## RECORDS SHOWN
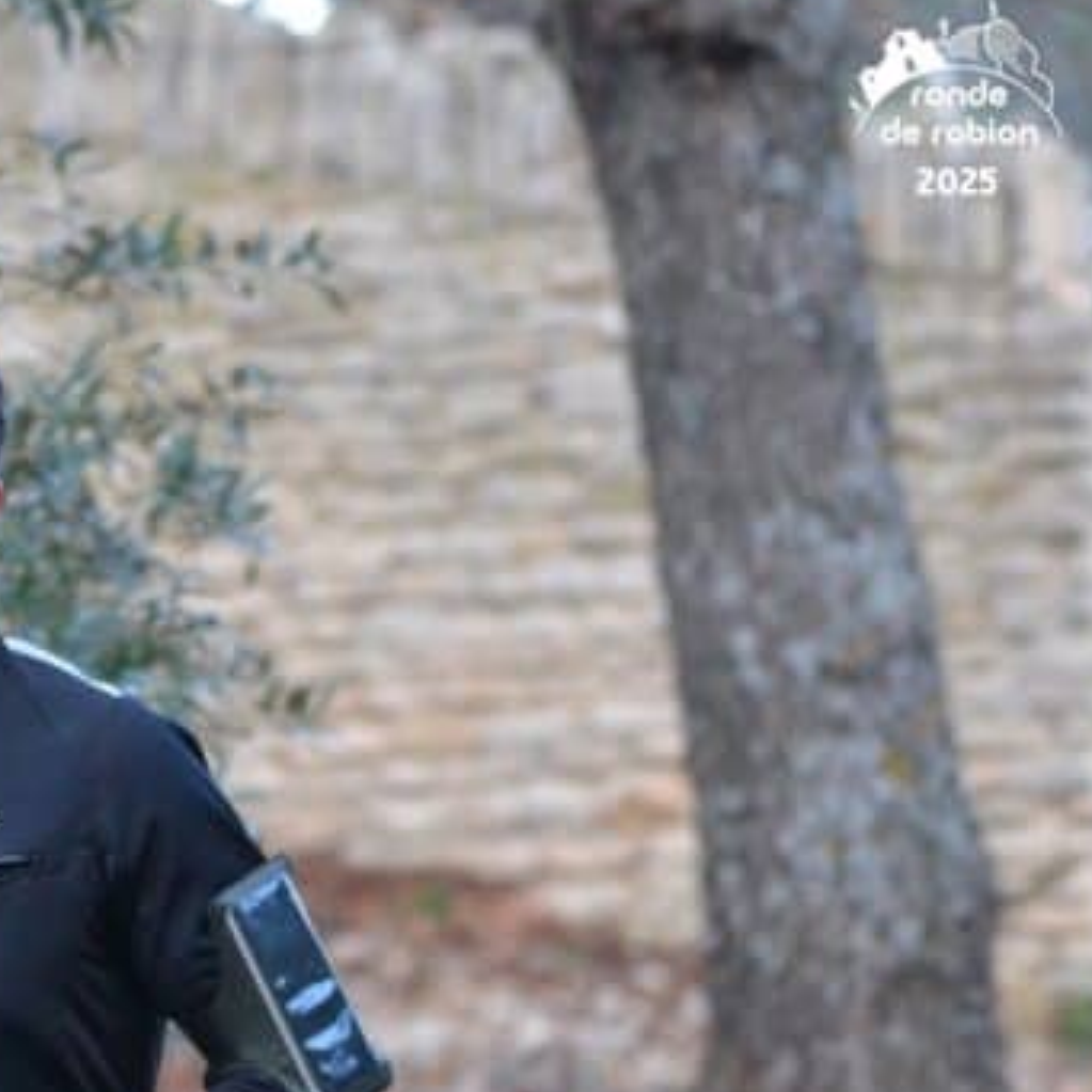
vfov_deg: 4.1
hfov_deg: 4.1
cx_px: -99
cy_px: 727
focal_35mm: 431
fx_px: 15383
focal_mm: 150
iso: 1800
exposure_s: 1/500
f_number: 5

...

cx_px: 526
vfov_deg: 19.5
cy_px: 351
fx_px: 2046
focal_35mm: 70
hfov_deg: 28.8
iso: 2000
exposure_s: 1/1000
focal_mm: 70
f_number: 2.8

## EXERCISE DIRECTIONS
What you return should be exactly the lines above, starting at the one with "focal_35mm: 70" and ending at the one with "f_number: 2.8", and nothing else.

## RESPONSE AREA
focal_35mm: 70
hfov_deg: 28.8
iso: 2000
exposure_s: 1/1000
focal_mm: 70
f_number: 2.8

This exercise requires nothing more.